O governo do Reino Unido anunciou planos para revogar o princípio “aim to permit” da Lei do Jogo de 2005, ampliando o poder de conselhos locais para bloquear novas casas de apostas e centros de jogos para adultos (AGCs). A proposta foi apresentada pelo primeiro-ministro Andy Burnham como parte de um esforço para dar às autoridades locais mais controle sobre os negócios nas ruas comerciais.
A medida deve ser acompanhada de uma consulta sobre a reclassificação dos AGCs na categoria de planejamento “sui generis”, que exige aprovação específica para cada novo endereço. Juntas, as mudanças podem dificultar a abertura ou a transferência de estabelecimentos de jogo físicos.
Fim do “aim to permit”
Hoje, a regra determina que as autoridades licenciadoras partam do princípio de que o jogo legal deve ser permitido e regulamentado. Os conselhos já podem recusar novos empreendimentos e os operadores costumam precisar de licença de planejamento, mas o marco atual dificulta objeções baseadas apenas na alta concentração de estabelecimentos.
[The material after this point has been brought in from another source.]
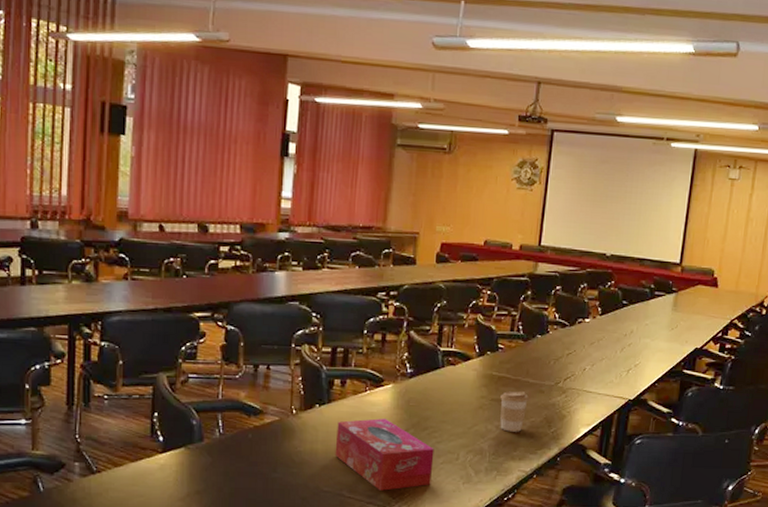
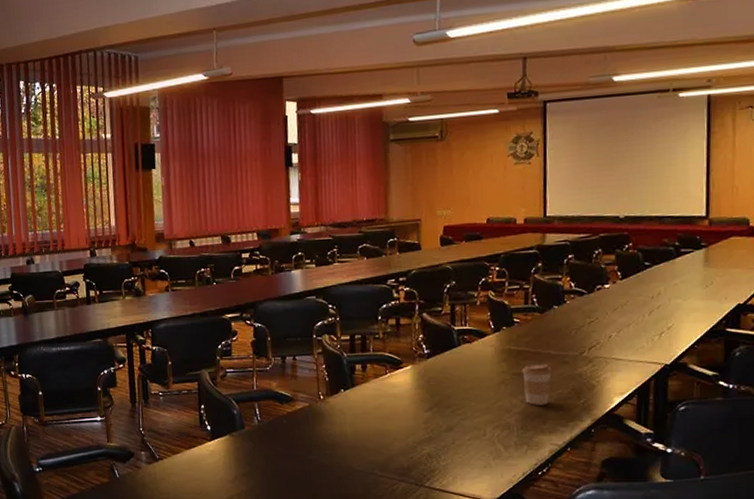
tissue box: present [335,418,434,491] -> none [362,399,461,469]

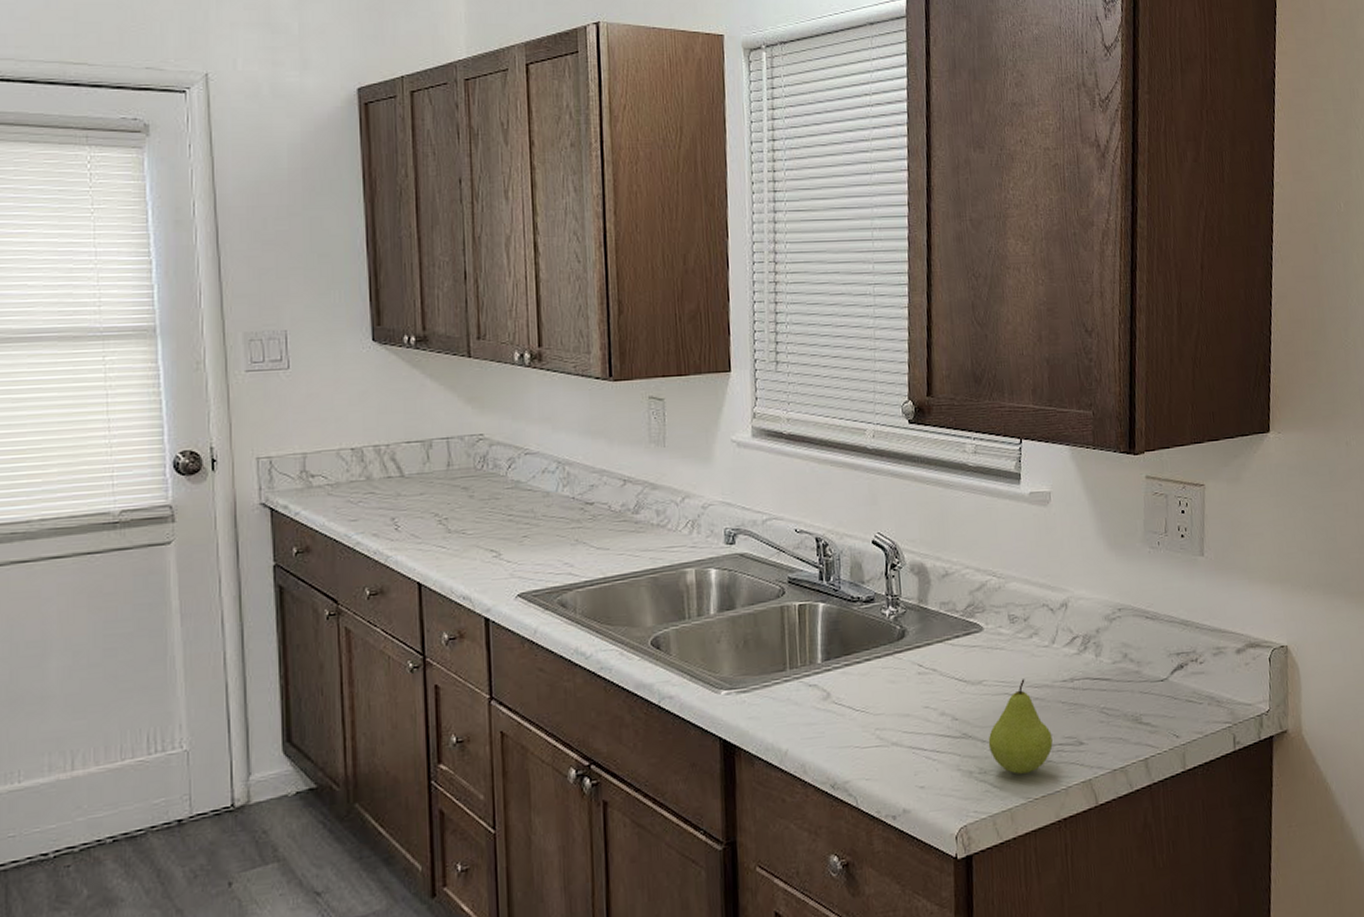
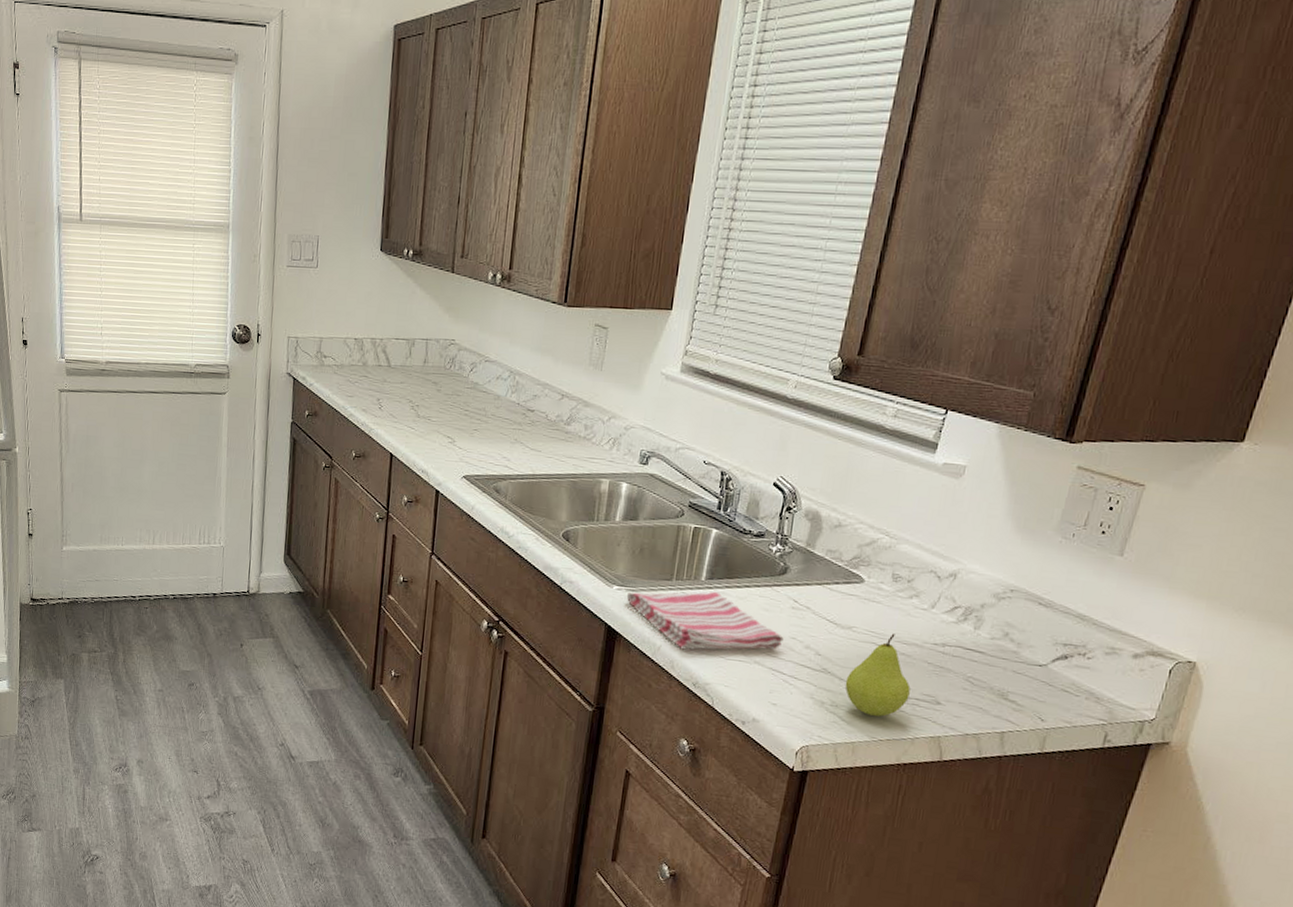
dish towel: none [737,672,917,749] -> present [626,591,784,650]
“Para muitas pessoas, as ruas comerciais em que cresceram foram esvaziadas e se tornaram irreconhecíveis ao longo de décadas de declínio”, afirmou Burnham. “A ascensão de lojas de vape, casas de apostas e operadores sem escrúpulos substituiu as lojas, os serviços e os espaços comunitários que as pessoas pedem.”
Impacto no mercado
Dados da Gambling Commission mostram que o número de AGCs caiu de 1.610 em 2015 para 1.415 em 2025, enquanto as casas de apostas passaram de 8.995 para 5.825 no mesmo período. Os números levaram fontes do setor a questionar a descrição do governo de que os AGCs estariam se espalhando rapidamente.
Fontes do setor disseram à NEXT.io que o efeito prático das mudanças dependerá do detalhamento do novo regime e que as medidas podem ter impacto limitado em um mercado de varejo que já encolhe há anos, mas podem criar obstáculos para operadores que tentam expandir por meio de lojas físicas. Outra preocupação é que limites mais rígidos para novas licenças aumentem o valor dos estabelecimentos existentes, incentivando operadores a manter lojas deficitárias para vender a licença ou o ponto depois.
O governo apontou ainda que casas de apostas e AGCs estão concentradas em áreas mais carentes, mas uma fonte aceitou que isso pode ser parcialmente verdadeiro e que padrões em cidades litorâneas e centros urbanos também podem influenciar os números.
A secretária de Estado para Habitação, Comunidades e Governo Local, Angela Rayner, apoiou a política para responder a queixas antigas sobre as ruas comerciais. “As pessoas sabem quando a sua rua comercial não está a funcionar para elas”, disse. “Esses problemas acumularam-se ao longo de anos, mas este governo não deixará os conselhos e as comunidades sem poder para combater os incômodos do dia a dia que afligem as nossas ruas comerciais.”